Microplastics also in air

Etxebeste Aduriz, Egoitz

Elhuyar Zientzia

mikroplastikoak-airean-ere
Ed. Jean Louis Tosque/Pixabay

Microplastics can also travel miles into the air and end up far from their origin. Precisely, in a recent work published in the journal Nature Geoscience, microplastics from the air received in the Pyrenees have been released.

Numerous studies have shown that seas are contaminated by microplastics. These studies suggest that microplastics reach the sea through rivers, and it was unclear how much can spread through the atmosphere. To date, only samples of airborne microplastics were collected in two megawatts: Paris and Dongguan (China). On this occasion, researchers have selected one of the cleanest possible sampling points, which has been performed in the Pyrenees, at the Bernadouze Weather Station, at a height of 1,425 meters.

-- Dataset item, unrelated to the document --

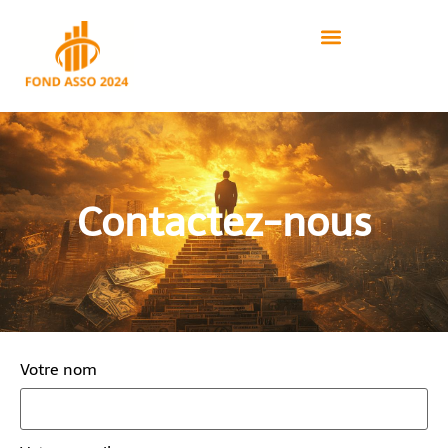
Contactez-nous
Votre nom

The sampling was carried out for five months and has received a significant number of microplastics, similar to that recorded in megavateries. Specifically, they received 365 particles per square meter a day. Most of the particles were less than 50 microns and the rest of the films and fibers did not exceed 100 microns. As for the type of plastic, most were polyethylene and polystyrene (used for the manufacture of plastic bags, among others) and there were also numerous polypropylene fibers, very common in the textile industry.

On the other hand, through studies and simulations of air currents, it has been calculated that these plastic particles can reach in the air about 100 km.